The congressman vowed in a tweet announcing his bid to “enforce the rule of law” and said in a separate video announcement that he will prioritize election integrity.
Gohmert’s entrance into the race means Texas Attorney General Ken Paxton, a Republican who has held the position since 2015 and is running for reelection, will face another high-profile challenge from a member of his party. Already, Texas Land Commissioner George P. Bush and former state Supreme Court Justice Eva Guzman have announced bids in the race.
Paxton secured former President Donald Trump’s endorsement in July.
Gohmert, who previously served as both a judge and lawyer in Texas, has served as a member of the House since 2005, a tenure that has seen the conservative Republican wade into a number of controversies.
Earlier this year, he made headlines when he delivered a lengthy diatribe on the House floor in which he downplayed the US Capitol insurrection, falsely claiming that there is “no evidence” that the insurrectionists were armed.
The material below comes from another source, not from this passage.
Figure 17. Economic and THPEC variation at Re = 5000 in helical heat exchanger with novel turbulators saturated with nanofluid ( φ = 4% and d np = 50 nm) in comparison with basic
During the speech he also pushed unfounded allegations against the FBI and the Justice Department for “unfairly” going after Trump supporters in their investigation into the insurrection.
“Where is the outrage about young people being unfairly treated? … Joe Biden’s Justice Department is criminalizing political protest,” Gohmert claimed, despite the well-documented and violent takeover of the Capitol that occurred on January 6.
Several days before the riot, a federal court dismissed an appeal from Gohmert in his lawsuit to force then-Vice President Mike Pence to interfere in the Electoral College vote count, the process that was later interrupted by the rioters.
The suit was part of the desperate and extraordinary GOP attempt to overturn the presidential election using baseless and unproven allegations of mass voter fraud and charging that multiple states that Joe Biden won illegally changed their voting rules due to the pandemic.
Gohmert, 68, also drew recent attention for frequently refusing to wear a mask during the coronavirus pandemic, and in July 2020, he tested positive for the virus. The development caused concern on Capitol Hill, with several lawmakers at the time saying they planned to self-quarantine in response to Gohmert’s diagnosis.
And in June, Gohmert was ridiculed on Twitter after he asked a government official during a Natural Resources subcommittee hearing if the National Forest Service or Bureau of Land Management could change the orbits of the moon and Earth, making a comment that some saw as an attempt to argue that climate change should be viewed as a natural phenomenon rather than man-made.